In a series of studies the authors examined conditions under which consumers are willing to trade off the cost of decreased product usability for the expected social utility imparted by feature-rich options. The researchers first tested if consumers perceive those who purchase feature-rich vs. feature-poor products differently. They found that consumers who choose feature-rich products were seen by others as more technologically savvy and more open to new experiences.
They also found that consumers primed to think about the impressions others would have of them were more likely to choose feature-rich products than consumers primed to think objectively. Additionally, he preference for feature-rich products emerged when consumers were told that others would evaluate their decision. Finally, consumers’ beliefs about the social benefits of feature-rich products were predictive of their own choices of such products.
One circumstance reversed the initial preference for feature-rich products. When consumers anticipated having to actually use a complicated product in front of others, they favored feature-poor products rather than feature-rich ones. In such public use situations, consumers place greater value on product usability, which enhances the attractiveness of feature-poor products. This shift underscores an important distinction between conspicuous consumption of feature-rich products and traditional conceptions of conspicuous consumption. Because consumers perceive a usability cost is associated with additional features, they prefer
feature-rich products for public display but may choose feature-poor products for public performance.

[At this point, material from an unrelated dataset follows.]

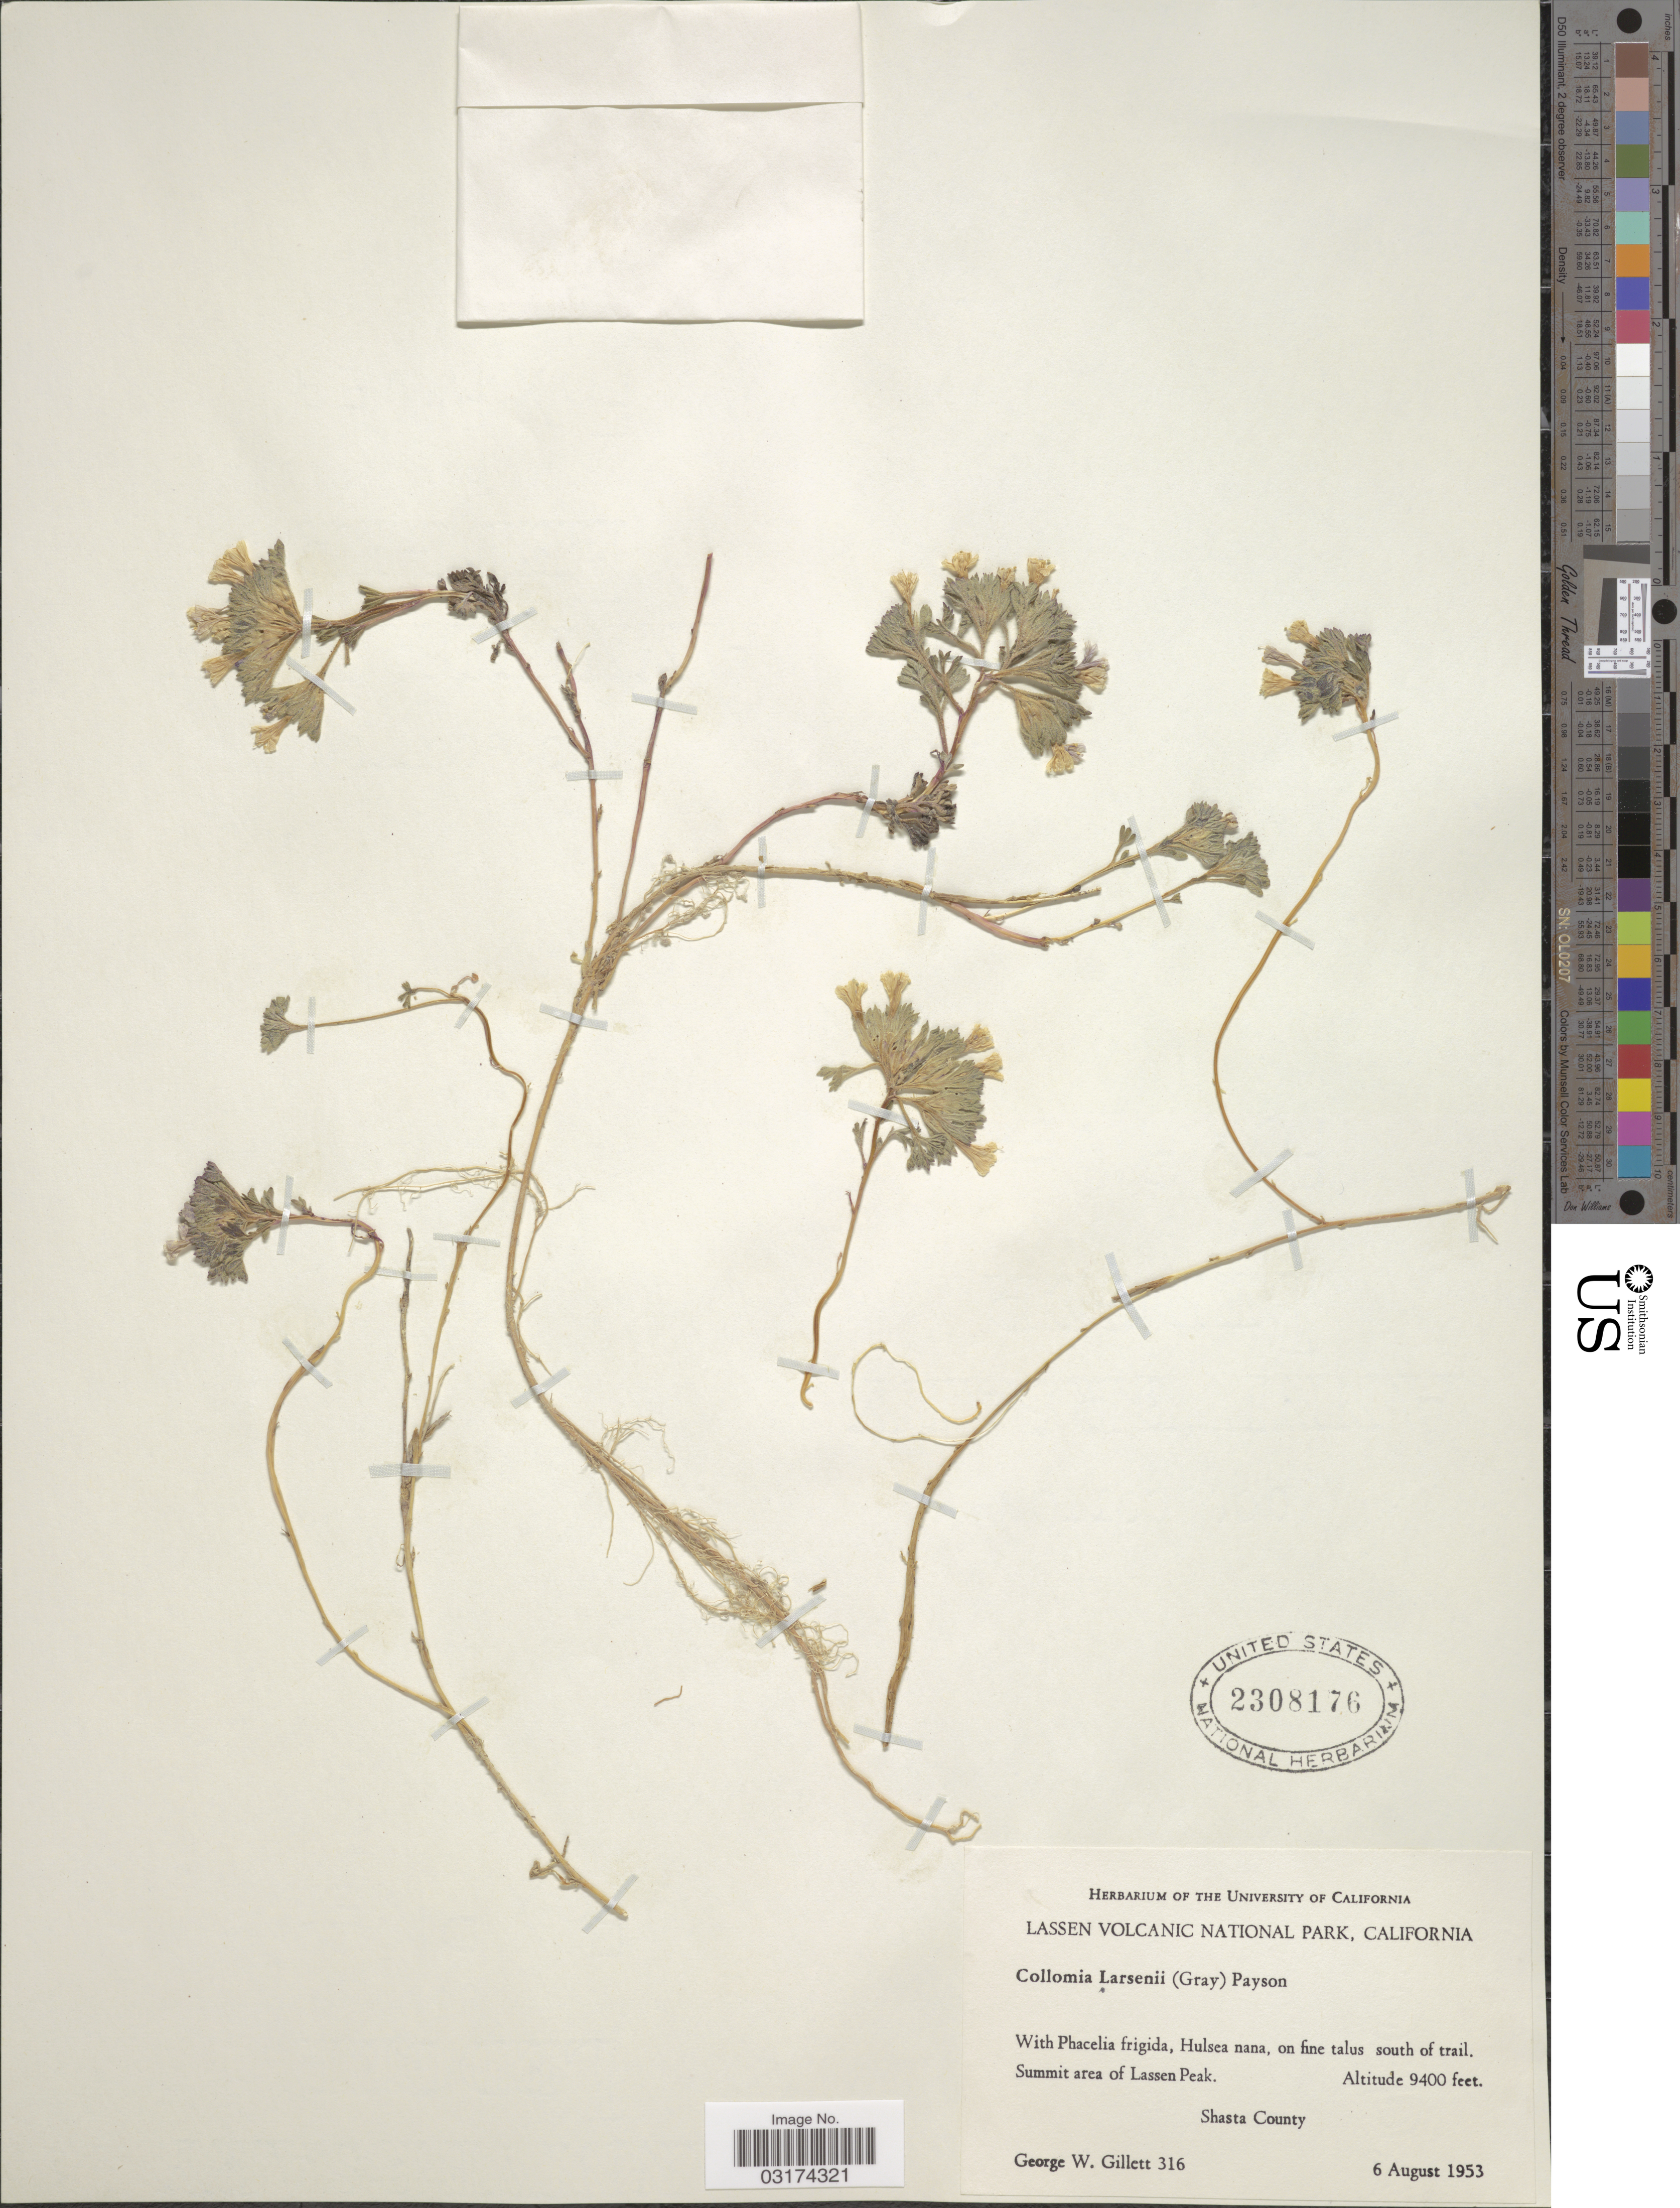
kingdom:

IMPLICATIONS & CONCLUSIONS
The findings suggest that highlighting public consumption can increase or decrease the attractiveness of feature-rich options. Public display situations in which consumers’ preferences are made visible to others are expected to increase the preference for feature-rich products. In this context, marketers might emphasize the presence of additional features in the product through distinctive design, packaging, and advertising. In contrast, directing consumers’ attention to how their performance interacting with the product may be judged by others (e.g. navigating the TV menu options in the presence of others) can significantly increase the attractiveness of feature-poor options by focusing on the importance of product usability. Moreover, marketers of feature-poor products should facilitate in-store trials and virtual simulations of product use. Direct product experiences enhance the importance of product usability (vs. capability), increasing the attractiveness of simpler products.